The endearing album cover, with a full shot of Ahmed with an infectious, beaming smile, and dressed in what can only be described as mid-2000s teleshopping presenter attire, combined with the smooth, soulful music of the record helped to challenge many stereotypes that Westerners held of Ethiopia – one of widespread misery, poverty, death, and famine. This image was well-ingrained in the minds of many due to the well-meaning but misguided efforts by one of Ireland’s most inexplicably successful musical exports, Bob Geldof, who one can’t deny has done much in the way of bringing attention to the urgent issue of world hunger in his attempt to bring relief to the tragedies that were the Ethiopian famines of the early 1980s with the festive song Do They Know It’s Christmas? ; nevertheless, not only was much of the money misused by the corrupt government of the time, but it helped establish a rather patronising, neo-colonialist view of Ethiopia. Therefore the solution to problems in Africa for many people in Europe was simply seen as sending out some white people to help them fulfil a potential they can’t fulfil themselves. Ahmed, in his own way, helped to challenge that both with his albums and with his concert and festival appearances in the USA and Europe. His genre of tizita is a passionate, rich musical genre that expresses nostalgia and reminiscences of the past, and showcases the culture of his oft misrepresented homeland.
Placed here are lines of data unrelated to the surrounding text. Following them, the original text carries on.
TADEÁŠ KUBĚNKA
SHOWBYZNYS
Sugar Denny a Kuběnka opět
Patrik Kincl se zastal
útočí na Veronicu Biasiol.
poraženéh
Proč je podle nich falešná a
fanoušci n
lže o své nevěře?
Soul of Addis is a wonderful expression of the genre. The word tizita itself means memories, and lyrically it is categorised by lyrics pertaining to the past and things that once were, and is in that way comparable to the lyrical content of a genre like fado, where the Portuguese term saudade is used in much the same way. You can tell this from the English translations of the song titles provided, where the words love, lonely, longing and alone are all recurring refrains. However, the sound of tizita is completely different. Tizita is characterised by its jazzy saxophones, a bopping beat that is almost reggae-adjacent (though, despite the obvious links between reggae music and Ethiopia, there appears to be no connection there) and in many respects it does not sound like typical ‘African music’ many European world music fans might have expected due to its lack of what might be considered traditional or regional instruments, though it is of course a particularly Ethiopian style of music, as brass band music (of which this is a descendent) has been popular in Ethiopia ever since Haile Selassie invited Armenians living in Jerusalem to come to live in Ethiopia, whereupon they brought their brass music traditions with them. It is slow music, with a steady beat, one you could easily dance to, and duly the saxophone is the star of the album alongside Ahmed’s vocal talents in many respects. On tracks such as Titesh (Don’t Worry – Forget It) and Abet (Yes Please), the latter of which is probably my favourite song for this very reason, the saxophone weaves in and out of the vocals, providing a kind of reflective refrain to the music.
That said, Ahmed is no slouch in the vocal department, and his voice manages to be both powerful when it needs to be, as well as softer and gentler on the more melancholy tracks like Amesginalehu (Thank You), Nafkot (Longing), and Selam (Peace). He manages to communicate the bittersweet character of the music through his voice interplaying alongside the music, especially the plaintive saxophone. The album is also remarkably consistent, with pretty much all of the songs being worth your time in my view. Though there isn’t a song or a collection of songs that towers above the rest and sticks in the memory, the album is nonetheless very solid, with much to enjoy within it. The style may be an acquired taste initially, but it bears sticking with, if only to get a window into Ethiopia’s fascinating music scene with one of its greatest stars as your guide.